The Premier League took a break for international matches but football's silly season just never stops for anything.
In fact, it piles up like language problems for Paolo di Canio. When the Italian comedian became the manager of Sunderland, he was said to be some kind of fascist.
Now, he needs to be a linguist because, owing to Sunderland's lousy results so far, he's complaining that his team are not gelling well as his new players cannot speak English.
Just to set the record straight, di Canio wasn't exactly thinking perfect Queen's English when he signed an entire new tribe which comprised Italian, French, Swedish, Czech, Greek and Korean players.
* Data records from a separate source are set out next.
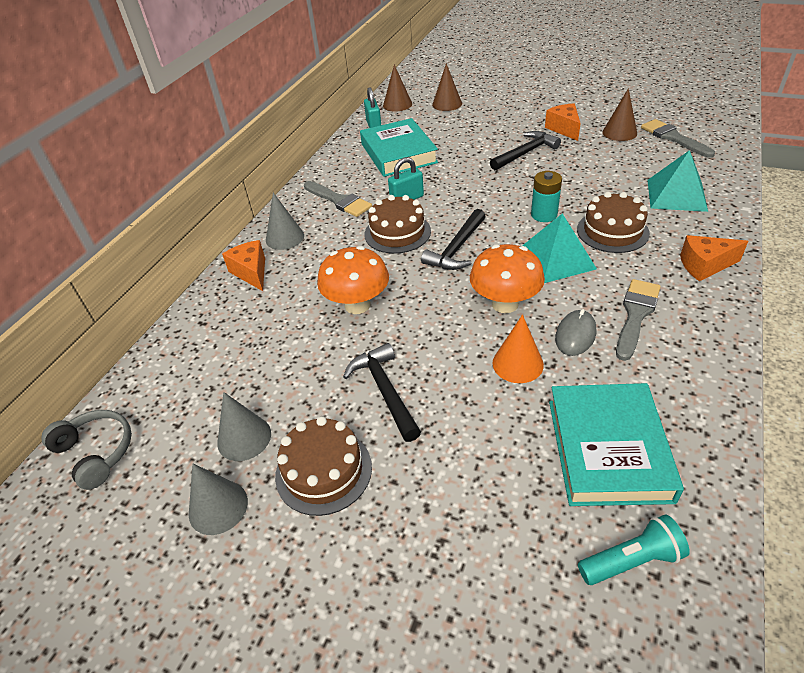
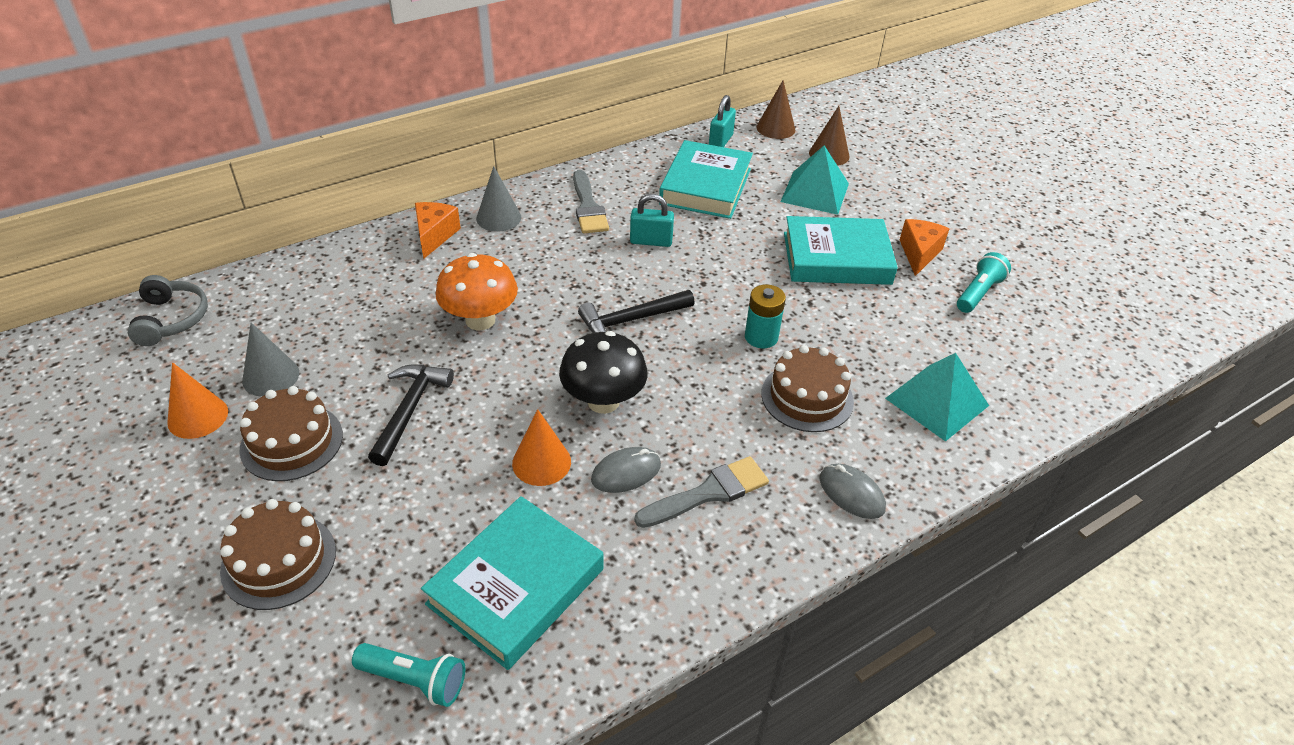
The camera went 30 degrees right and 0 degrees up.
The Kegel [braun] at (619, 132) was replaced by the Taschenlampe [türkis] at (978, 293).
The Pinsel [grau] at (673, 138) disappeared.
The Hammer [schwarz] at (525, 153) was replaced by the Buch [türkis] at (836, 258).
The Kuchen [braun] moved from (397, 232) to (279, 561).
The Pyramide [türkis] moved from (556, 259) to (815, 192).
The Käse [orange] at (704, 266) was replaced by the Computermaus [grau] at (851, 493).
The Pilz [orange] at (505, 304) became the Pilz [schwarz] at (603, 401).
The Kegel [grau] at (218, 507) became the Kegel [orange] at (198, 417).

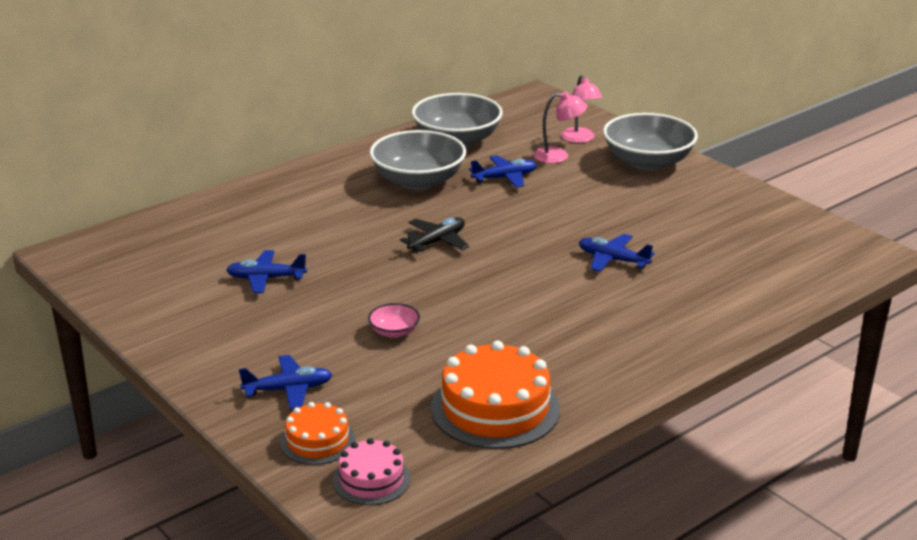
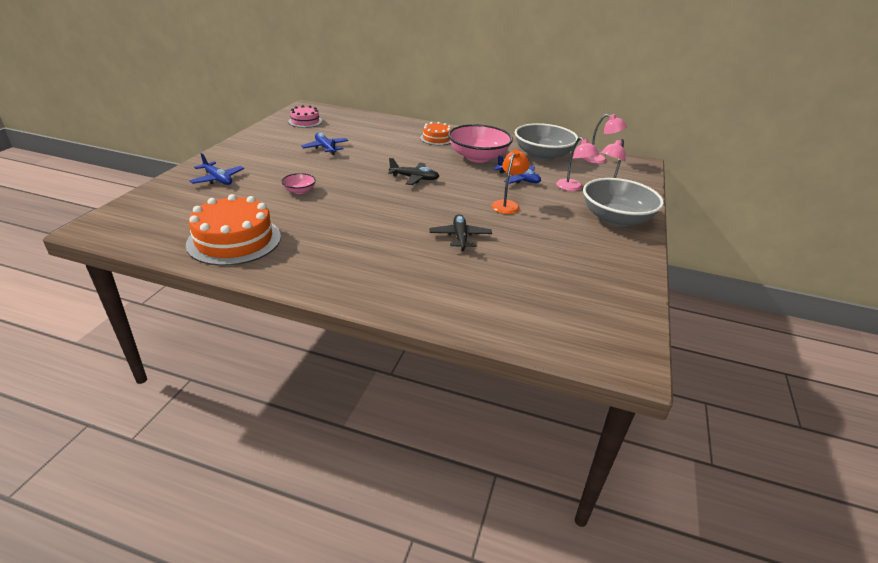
The camera went 55 degrees right and 5 degrees up.
The Schüssel [grau] at (418, 181) became the Schüssel [rosa] at (478, 157).
The Flugzeug [blau] at (613, 260) became the Flugzeug [schwarz] at (460, 237).
The Kuchen [orange] moved from (317, 441) to (437, 138).
The Kuchen [rosa] moved from (371, 479) to (305, 121).
The Lampe [rosa] at (599, 160) appeared.
The Lampe [orange] at (507, 205) appeared.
That's not really a football team.
That's the sort of United Nations coalition you put together when you are going to invade a place like Syria.
Di Canio's urgent task now - besides finding a Star Trek universal translator which allows even Klingons to speak to Romulans - is to get his English-speaking players to pitch in with language lessons and, as he said, "to explain, to help us to do this on the field, in training sessions, in the shower, in the bed, wherever they want".
Excuse me, in the bed too? I applaud Pally Paolo's efforts to improve communication among mankind but I think he may be carrying team spirit a little too far.
Still, the man would not make his team any worse if he signed a Brazilian too. Just crazier.
Specifically, a Brazilian masseuse because, in the craziest news of the week, a male masseuse of one team in Brazil called Aparecidense went onto the field in the final minutes of a crucial game and blocked two shots from going into his side's net.
It's amazing because that is like retiree Alex Ferguson suddenly charging onto the pitch to stop Samuel Eto'o from scoring against Manchester United.
If you see the online video, it's very funny because the masseuse was chased by angry opponents all the way to the dressing room like he is Gareth Bale racing with Cristiano Ronaldo. Meanwhile, death threats have been reported against Aston Villa striker Gabriel Agbonlahor.
Not from irate opposing fans, but from even more irate fanatics of Brit boy band, One Direction, after Agbonlahor banged into one of the members, Louis Tomlinson, in a charity match and sent the pretty boy into 10 directions.
One message read: "I better hear that you apologised or I will find you, and I will kill you."
I had no idea that Wayne Rooney was such a big fan.